▶ _Quoted text_:
# Savory Banana Dishes?



## masteraznchefjr (Apr 9, 2012)

I was wondering what is a savory dish that has bananas in it?


----------



## CraigC (Apr 9, 2012)

Do relatives count? There are many savory dishes that use plantains.


----------



## Mel! (Apr 9, 2012)

They taste great with some curries. I sometimes put an uncooked bananna on top of a curry, before serving.


----------



## Rocklobster (Apr 9, 2012)

Peanut butter and banana sandwich?


----------



## merstar (Apr 9, 2012)

Some ideas here:
Taste Junction: All time nibble - Savory Banana Chips
Hot Banana Salsa Recipe - Allrecipes.com
Shrimp with Banana Curry and Steamed Coconut Rice Recipe : : Food Network


----------



## Greg Who Cooks (Apr 9, 2012)

masteraznchefjr said:


> I was wondering what is a savory dish that has bananas in it?

▶ _Written tasks_:
1. In the savory banana thread, what does Mel! sometimes put on top of a curry before serving?
2. Set down, word for word, the passage of the savory banana thread between "They taste great" and "and banana sandwich?", inclusive.

▶ _Provided data_:
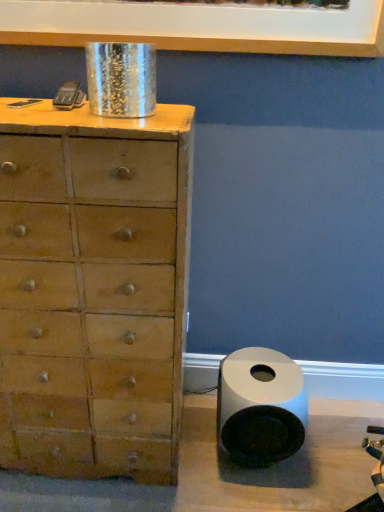
Where is `free area in between wooden chest of drawers at left and white glossy speaker at lower right`? This screenshot has height=512, width=384. free area in between wooden chest of drawers at left and white glossy speaker at lower right is located at coordinates (202, 454).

▶ _Results in order_:
1. An uncooked banana.

2.
They taste great with some curries. I sometimes put an uncooked bananna on top of a curry, before serving.


----------



## Rocklobster (Apr 9, 2012)

Peanut butter and banana sandwich?